Tel Miqne-Ekron (Khirbat al-Muqanna') is one of the largest Iron Age (12th century–586 BCE) sites in Israel. Archaeologists have discovered over 100 7th-century BCE oil presses there, as well as the Ekron Inscription from that same century, which identifies the site as Philistine Ekron.

The tell shows signs of occupation in the Chalcolithic period (4500–3100 BCE) and throughout the Bronze Age (3100–1200 BCE), but only becomes an important city in the 12th century BCE with the arrival of the Philistines, one of the Sea Peoples.

RECORDS SHOWN:
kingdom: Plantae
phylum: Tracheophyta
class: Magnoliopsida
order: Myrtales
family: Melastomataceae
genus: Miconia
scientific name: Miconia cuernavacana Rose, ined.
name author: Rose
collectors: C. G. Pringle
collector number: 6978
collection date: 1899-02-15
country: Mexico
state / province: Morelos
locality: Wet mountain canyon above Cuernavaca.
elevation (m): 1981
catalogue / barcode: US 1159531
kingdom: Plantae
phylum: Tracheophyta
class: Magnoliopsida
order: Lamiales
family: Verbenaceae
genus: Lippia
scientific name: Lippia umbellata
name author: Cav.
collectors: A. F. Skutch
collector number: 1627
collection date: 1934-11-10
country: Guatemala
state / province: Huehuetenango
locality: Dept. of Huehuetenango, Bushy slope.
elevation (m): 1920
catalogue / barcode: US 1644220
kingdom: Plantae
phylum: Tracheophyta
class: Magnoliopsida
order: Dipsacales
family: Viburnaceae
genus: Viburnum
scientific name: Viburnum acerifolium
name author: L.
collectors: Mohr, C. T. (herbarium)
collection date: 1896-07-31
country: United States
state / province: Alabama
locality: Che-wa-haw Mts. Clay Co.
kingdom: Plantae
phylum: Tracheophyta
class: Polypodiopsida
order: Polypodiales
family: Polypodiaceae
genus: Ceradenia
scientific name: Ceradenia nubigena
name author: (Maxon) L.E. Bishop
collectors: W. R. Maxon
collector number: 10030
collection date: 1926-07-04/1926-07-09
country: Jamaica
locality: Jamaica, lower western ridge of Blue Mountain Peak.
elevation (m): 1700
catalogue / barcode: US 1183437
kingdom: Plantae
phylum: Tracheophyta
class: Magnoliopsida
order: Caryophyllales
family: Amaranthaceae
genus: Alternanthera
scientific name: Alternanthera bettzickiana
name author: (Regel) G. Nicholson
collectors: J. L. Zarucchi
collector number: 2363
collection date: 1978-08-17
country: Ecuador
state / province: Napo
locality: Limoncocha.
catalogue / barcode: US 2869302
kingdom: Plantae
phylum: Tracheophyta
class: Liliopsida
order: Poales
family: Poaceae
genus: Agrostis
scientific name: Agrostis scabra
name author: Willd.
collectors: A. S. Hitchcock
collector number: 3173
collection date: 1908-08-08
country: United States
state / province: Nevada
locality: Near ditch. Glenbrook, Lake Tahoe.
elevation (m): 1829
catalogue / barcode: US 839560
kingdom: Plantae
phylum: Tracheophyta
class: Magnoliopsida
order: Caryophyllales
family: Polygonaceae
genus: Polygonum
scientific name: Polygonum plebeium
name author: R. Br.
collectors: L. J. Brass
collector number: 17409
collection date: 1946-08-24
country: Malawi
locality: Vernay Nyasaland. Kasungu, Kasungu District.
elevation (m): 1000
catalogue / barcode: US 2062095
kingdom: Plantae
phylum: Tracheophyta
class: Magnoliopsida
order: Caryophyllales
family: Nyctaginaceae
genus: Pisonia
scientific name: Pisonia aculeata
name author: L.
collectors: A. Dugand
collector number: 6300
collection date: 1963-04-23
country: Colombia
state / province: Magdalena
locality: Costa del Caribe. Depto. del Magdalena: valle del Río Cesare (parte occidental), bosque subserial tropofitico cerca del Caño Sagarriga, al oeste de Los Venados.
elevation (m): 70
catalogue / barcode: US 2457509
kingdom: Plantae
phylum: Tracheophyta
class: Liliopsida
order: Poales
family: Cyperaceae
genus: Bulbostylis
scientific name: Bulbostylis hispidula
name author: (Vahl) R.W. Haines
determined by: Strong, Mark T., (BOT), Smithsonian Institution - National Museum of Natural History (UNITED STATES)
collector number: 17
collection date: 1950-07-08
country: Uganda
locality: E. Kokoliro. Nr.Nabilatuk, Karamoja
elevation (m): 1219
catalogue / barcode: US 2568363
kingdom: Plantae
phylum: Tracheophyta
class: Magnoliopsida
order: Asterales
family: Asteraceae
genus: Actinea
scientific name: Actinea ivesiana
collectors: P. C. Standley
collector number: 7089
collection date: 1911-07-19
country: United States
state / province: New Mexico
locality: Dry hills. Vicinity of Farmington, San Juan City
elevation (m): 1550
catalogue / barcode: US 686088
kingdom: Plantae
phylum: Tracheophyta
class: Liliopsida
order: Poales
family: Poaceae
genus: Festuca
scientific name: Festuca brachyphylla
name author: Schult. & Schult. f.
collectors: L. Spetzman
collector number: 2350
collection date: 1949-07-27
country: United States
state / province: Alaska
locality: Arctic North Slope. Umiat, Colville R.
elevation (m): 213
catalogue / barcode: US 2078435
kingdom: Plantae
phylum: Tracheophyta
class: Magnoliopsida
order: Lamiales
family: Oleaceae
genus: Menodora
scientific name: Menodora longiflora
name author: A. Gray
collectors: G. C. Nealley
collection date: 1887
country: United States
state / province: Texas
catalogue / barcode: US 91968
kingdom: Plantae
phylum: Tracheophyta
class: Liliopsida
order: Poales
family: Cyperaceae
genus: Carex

YOUR ASSIGNMENT: Set down, word for word, everything in the Tel Miqne-Ekron text from "Tel Miqne-Ekron (Khirbat" down to "as Philistine Ekron.".

SOLUTION BELOW:
Tel Miqne-Ekron (Khirbat al-Muqanna') is one of the largest Iron Age (12th century–586 BCE) sites in Israel. Archaeologists have discovered over 100 7th-century BCE oil presses there, as well as the Ekron Inscription from that same century, which identifies the site as Philistine Ekron.